A diferencia del modelo de tres tercios que opera en Galicia, en Cataluña los alumnos solo estudian dos horas de castellano a la semana. Salvo en los privados a los que envían a sus hijos la crema indepe, donde la ley de normalización no entra.

08 feb 2021 . Actualizado a las 09:00 h.

Tengo una amiga uruguaya que lleva tres años viviendo en España. En concreto, ocho meses en Barcelona y el resto aquí, trabajando en La Voz. Hace unos días le hice la pregunta que yo he tenido que contestar muchas veces fuera de Galicia desde que llegué aquí hace 23 años:

—¿Alguna vez el gallego ha sido un problema?

A esa pregunta yo siempre respondo con la misma ironía: «Es dificilísimo. Como si llevara 23 años viviendo en Ucrania». La respuesta de mi amiga fue contundente.

—Nunca.
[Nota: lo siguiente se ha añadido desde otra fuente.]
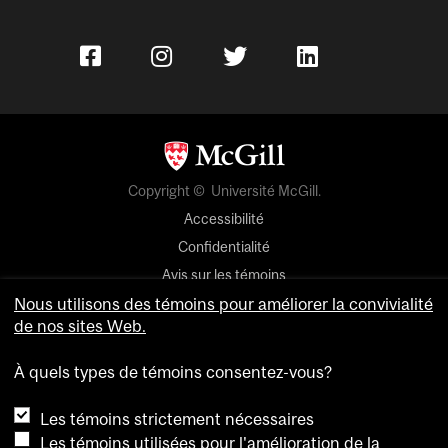
Copyright © Université McGill.
Accessibilité
Confidentialité
Avis sur les témoins
Nous utilisons des témoins pour améliorer la convivialité
Paramètres des témoins
de nos sites Web.
Pour nous joindre
À quels types de témoins consentez-vous?
Les témoins strictement nécessaires
Les témoins utilisées pour l'amélioration de la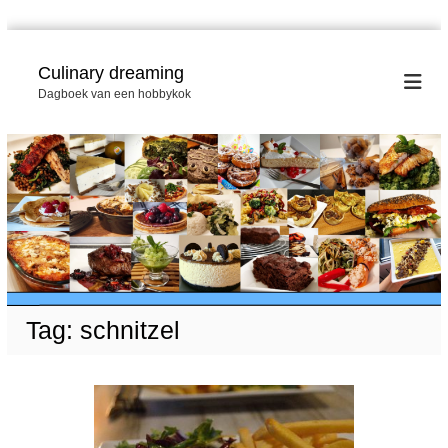
G
a
Culinary dreaming
n
Dagboek van een hobbykok
a
a
r
d
e
i
n
h
o
u
d
Tag:
schnitzel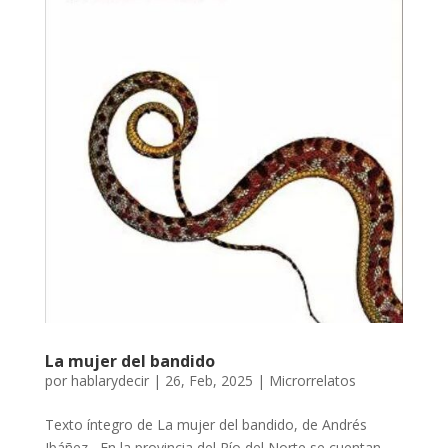
La mujer del bandido
por
hablarydecir
|
26, Feb, 2025
|
Microrrelatos
Texto íntegro de La mujer del bandido, de Andrés
Ibáñez En la provincia del Río del Norte se cuentan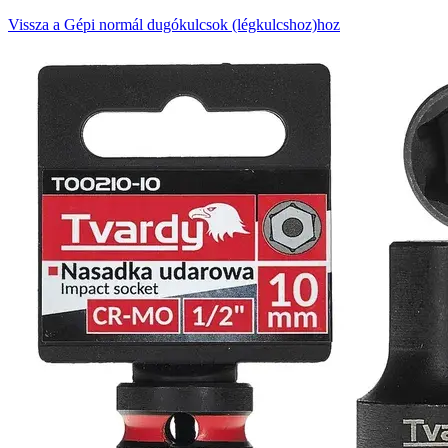
Vissza a Gépi normál dugókulcsok (légkulcshoz)hoz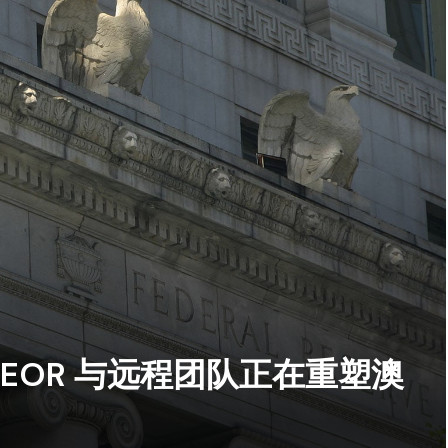
EOR 与远程团队正在重塑澳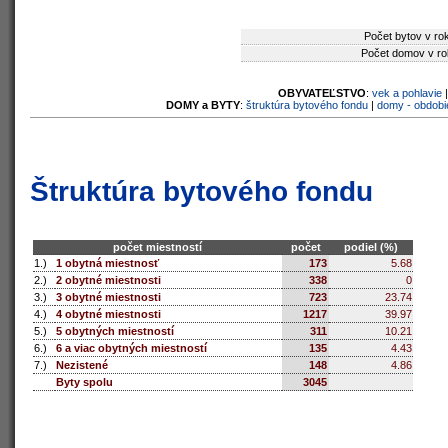
Počet bytov v ro
Počet domov v ro
OBYVATEĽSTVO
:
vek a pohlavie
DOMY a BYTY
:
štruktúra bytového fondu
|
domy - obdobi
Štruktúra bytového fondu
počet miestností
počet
podiel (%)
1.)
1 obytná miestnosť
173
5.68
2.)
2 obytné miestnosti
338
0
3.)
3 obytné miestnosti
723
23.74
4.)
4 obytné miestnosti
1217
39.97
5.)
5 obytných miestností
311
10.21
6.)
6 a viac obytných miestností
135
4.43
7.)
Nezistené
148
4.86
Byty spolu
3045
Jamás.

—¿Y el catalán en Cataluña?

—Bueno…

En Cataluña, a diferencia del modelo educativo que funciona en Galicia, un tercio en gallego, otro en castellano y otro en lengua extranjera, opera la denominada inmersión lingüística. ¿Cómo funciona? Hay tres tipos de escuelas. En las privadas, el 4% de los alumnos, la ley no entra. Pese a que el Estatut de Autonomía dice que la lengua no puede ser motivo de discriminación, ni en los colegios internacionales ni en los centros de superélite se hace caso. El Ibex catalán lleva a sus hijos al Aula, el colegio en el que estudió Artur Mas. Las familias de postín se aseguran de que sus herederos dominen fluidamente el catalán nativo, el francés, el inglés y el castellano. Y es al llegar al cole cuando los niños aprenden que forquilla i ganivet en castellano se dice tenedor y cuchillo.